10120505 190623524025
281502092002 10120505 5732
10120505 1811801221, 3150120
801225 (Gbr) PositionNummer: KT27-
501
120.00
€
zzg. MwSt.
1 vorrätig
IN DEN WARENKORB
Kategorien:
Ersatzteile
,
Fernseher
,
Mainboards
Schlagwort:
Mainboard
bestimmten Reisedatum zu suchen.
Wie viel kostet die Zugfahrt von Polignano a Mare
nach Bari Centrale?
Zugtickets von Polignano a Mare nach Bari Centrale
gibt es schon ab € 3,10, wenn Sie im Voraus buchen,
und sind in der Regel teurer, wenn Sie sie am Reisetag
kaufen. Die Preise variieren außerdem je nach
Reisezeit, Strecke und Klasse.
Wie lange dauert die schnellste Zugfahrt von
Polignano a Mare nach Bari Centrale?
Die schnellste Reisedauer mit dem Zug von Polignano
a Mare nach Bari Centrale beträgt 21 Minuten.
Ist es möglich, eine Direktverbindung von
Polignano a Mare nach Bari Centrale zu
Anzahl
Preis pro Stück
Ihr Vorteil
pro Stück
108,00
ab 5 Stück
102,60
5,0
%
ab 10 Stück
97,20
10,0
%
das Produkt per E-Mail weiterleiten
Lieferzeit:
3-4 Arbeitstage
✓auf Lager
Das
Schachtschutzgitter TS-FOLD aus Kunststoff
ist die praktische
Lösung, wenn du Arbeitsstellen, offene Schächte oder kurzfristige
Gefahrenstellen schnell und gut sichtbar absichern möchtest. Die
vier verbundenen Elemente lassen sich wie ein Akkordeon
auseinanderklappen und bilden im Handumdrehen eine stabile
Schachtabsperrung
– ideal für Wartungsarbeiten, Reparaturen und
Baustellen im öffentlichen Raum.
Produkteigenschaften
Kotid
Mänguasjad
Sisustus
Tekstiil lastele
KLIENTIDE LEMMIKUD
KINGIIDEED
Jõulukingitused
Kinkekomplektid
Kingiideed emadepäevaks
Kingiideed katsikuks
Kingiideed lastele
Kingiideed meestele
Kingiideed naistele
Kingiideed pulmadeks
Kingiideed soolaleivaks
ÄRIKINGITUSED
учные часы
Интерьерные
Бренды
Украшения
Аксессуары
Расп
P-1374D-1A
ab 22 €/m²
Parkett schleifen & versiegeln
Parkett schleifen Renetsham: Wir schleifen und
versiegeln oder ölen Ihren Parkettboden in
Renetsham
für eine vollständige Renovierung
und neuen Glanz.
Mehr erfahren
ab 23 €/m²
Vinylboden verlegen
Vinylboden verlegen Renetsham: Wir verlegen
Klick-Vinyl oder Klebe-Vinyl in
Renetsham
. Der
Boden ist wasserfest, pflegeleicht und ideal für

--- What needs to be done ---
From the first line to the last, write out the data exactly.

--- Written solution ---
10120505 190623524025
281502092002 10120505 5732
10120505 1811801221, 3150120
801225 (Gbr) PositionNummer: KT27-
501
120.00
€
zzg. MwSt.
1 vorrätig
IN DEN WARENKORB
Kategorien:
Ersatzteile
,
Fernseher
,
Mainboards
Schlagwort:
Mainboard
bestimmten Reisedatum zu suchen.
Wie viel kostet die Zugfahrt von Polignano a Mare
nach Bari Centrale?
Zugtickets von Polignano a Mare nach Bari Centrale
gibt es schon ab € 3,10, wenn Sie im Voraus buchen,
und sind in der Regel teurer, wenn Sie sie am Reisetag
kaufen. Die Preise variieren außerdem je nach
Reisezeit, Strecke und Klasse.
Wie lange dauert die schnellste Zugfahrt von
Polignano a Mare nach Bari Centrale?
Die schnellste Reisedauer mit dem Zug von Polignano
a Mare nach Bari Centrale beträgt 21 Minuten.
Ist es möglich, eine Direktverbindung von
Polignano a Mare nach Bari Centrale zu
Anzahl
Preis pro Stück
Ihr Vorteil
pro Stück
108,00
ab 5 Stück
102,60
5,0
%
ab 10 Stück
97,20
10,0
%
das Produkt per E-Mail weiterleiten
Lieferzeit:
3-4 Arbeitstage
✓auf Lager
Das
Schachtschutzgitter TS-FOLD aus Kunststoff
ist die praktische
Lösung, wenn du Arbeitsstellen, offene Schächte oder kurzfristige
Gefahrenstellen schnell und gut sichtbar absichern möchtest. Die
vier verbundenen Elemente lassen sich wie ein Akkordeon
auseinanderklappen und bilden im Handumdrehen eine stabile
Schachtabsperrung
– ideal für Wartungsarbeiten, Reparaturen und
Baustellen im öffentlichen Raum.
Produkteigenschaften
Kotid
Mänguasjad
Sisustus
Tekstiil lastele
KLIENTIDE LEMMIKUD
KINGIIDEED
Jõulukingitused
Kinkekomplektid
Kingiideed emadepäevaks
Kingiideed katsikuks
Kingiideed lastele
Kingiideed meestele
Kingiideed naistele
Kingiideed pulmadeks
Kingiideed soolaleivaks
ÄRIKINGITUSED
учные часы
Интерьерные
Бренды
Украшения
Аксессуары
Расп
P-1374D-1A
ab 22 €/m²
Parkett schleifen & versiegeln
Parkett schleifen Renetsham: Wir schleifen und
versiegeln oder ölen Ihren Parkettboden in
Renetsham
für eine vollständige Renovierung
und neuen Glanz.
Mehr erfahren
ab 23 €/m²
Vinylboden verlegen
Vinylboden verlegen Renetsham: Wir verlegen
Klick-Vinyl oder Klebe-Vinyl in
Renetsham
. Der
Boden ist wasserfest, pflegeleicht und ideal für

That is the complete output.